Tempers ran high in the game. France was whistled for 10 minutes in penalties, while Canada received 33 minutes. Forward Jeff Skinner was assessed a major penalty and game misconduct for a spear on goaltender Hardy with 16:08 left to play in the third.

Hardy made 32 saves for France, while Canadian goaltender Chad Johnson stopped 22 shots.

Canada was without Tyson Barrie, who had led all defencemen in scoring with seven points in three games before suffering a tournament-ending lowerbody injury away from the ice Thursday.

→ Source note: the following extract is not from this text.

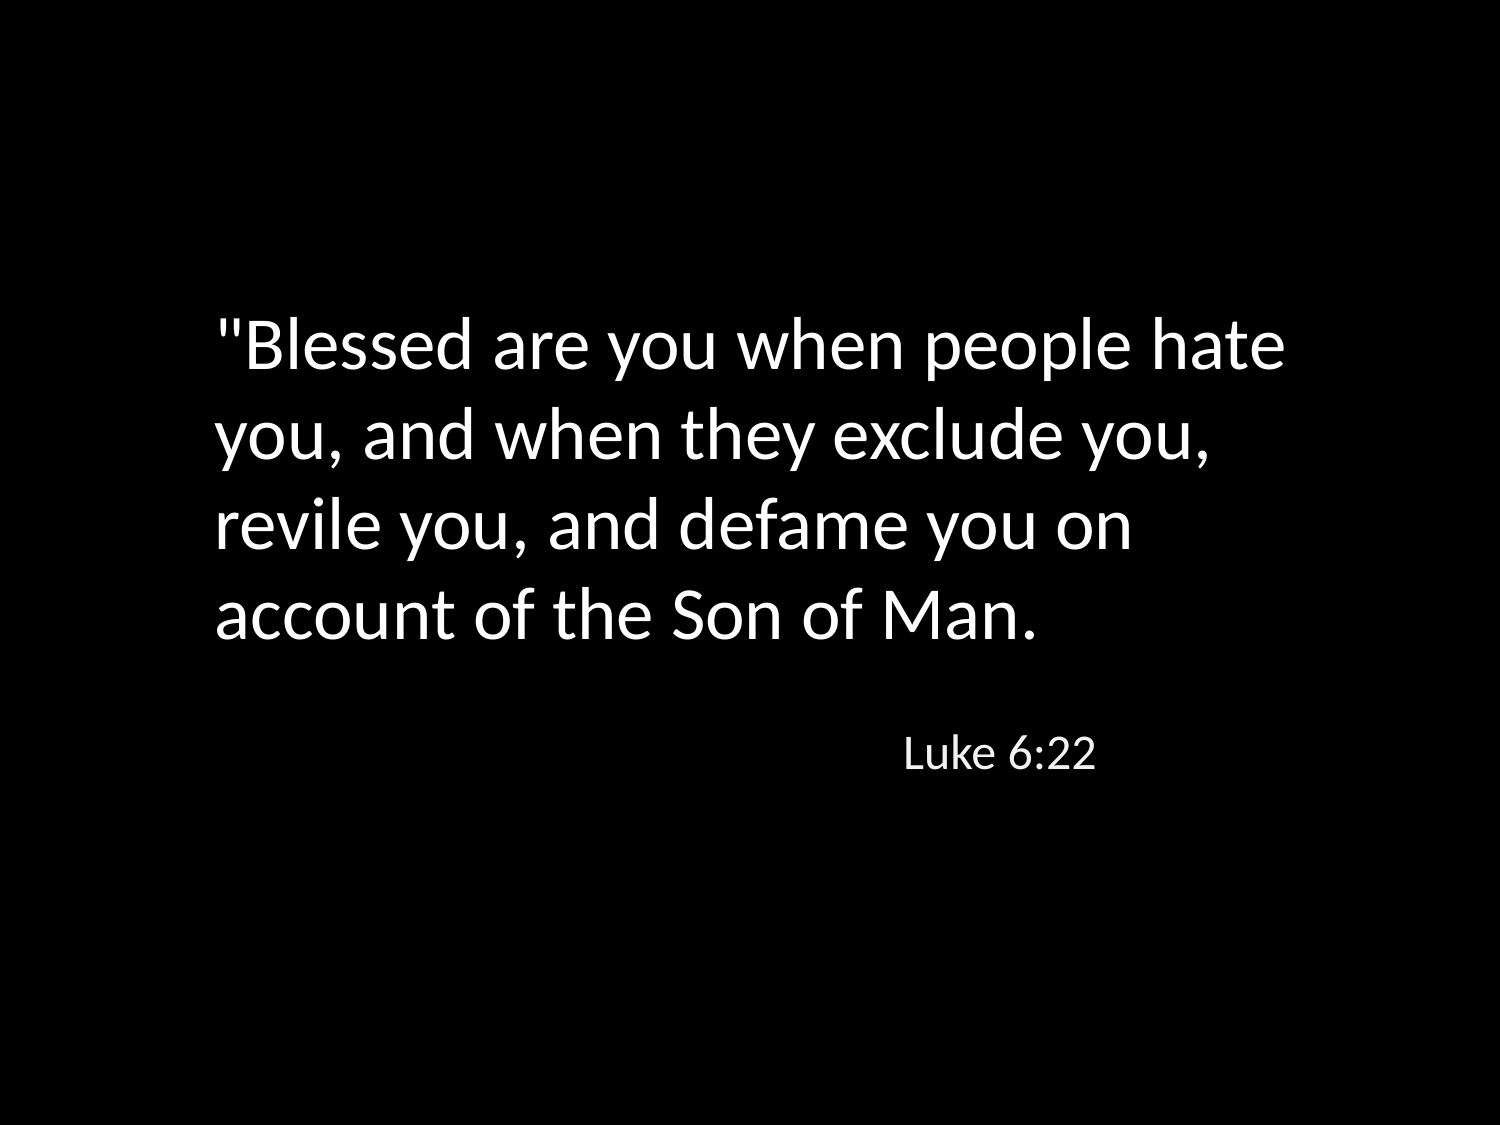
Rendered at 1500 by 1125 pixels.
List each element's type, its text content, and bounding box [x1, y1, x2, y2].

text_box "Blessed are you when people hate you, and when they exclude you, revile you, and defame you on account of the Son of Man. [200, 287, 1363, 753]
text_box Luke 6:22 [725, 712, 1275, 788]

Chris Lee, a 36-year-old from MacTier, Ont., was registered for the tournament on Friday and took Barrie’s place on the second defence pairing with Calvin de Haan. Lee had 14 goals and 65 points in 2016-17 with Magnitogor­sk Metallurg of the KHL and had been with Canada as a practice player. Another defenceman, Colton Parayko, had arrived in Paris after his St. Louis Blues were eliminated from the Stanley Cup playoffs, but was not yet ready for game action.

The two-time defending world champion Canadians remain first in Group B at 4-0. Earlier on Thursday in Paris, the Czech Republic shut out Norway 1-0.

In Group A action in Cologne, Germany, Russia moved into first place with a 3-0 shutout of Denmark, while Sweden beat Latvia 2-0. Canada’s next game is against 2-1-1-0 Switzerlan­d Saturday.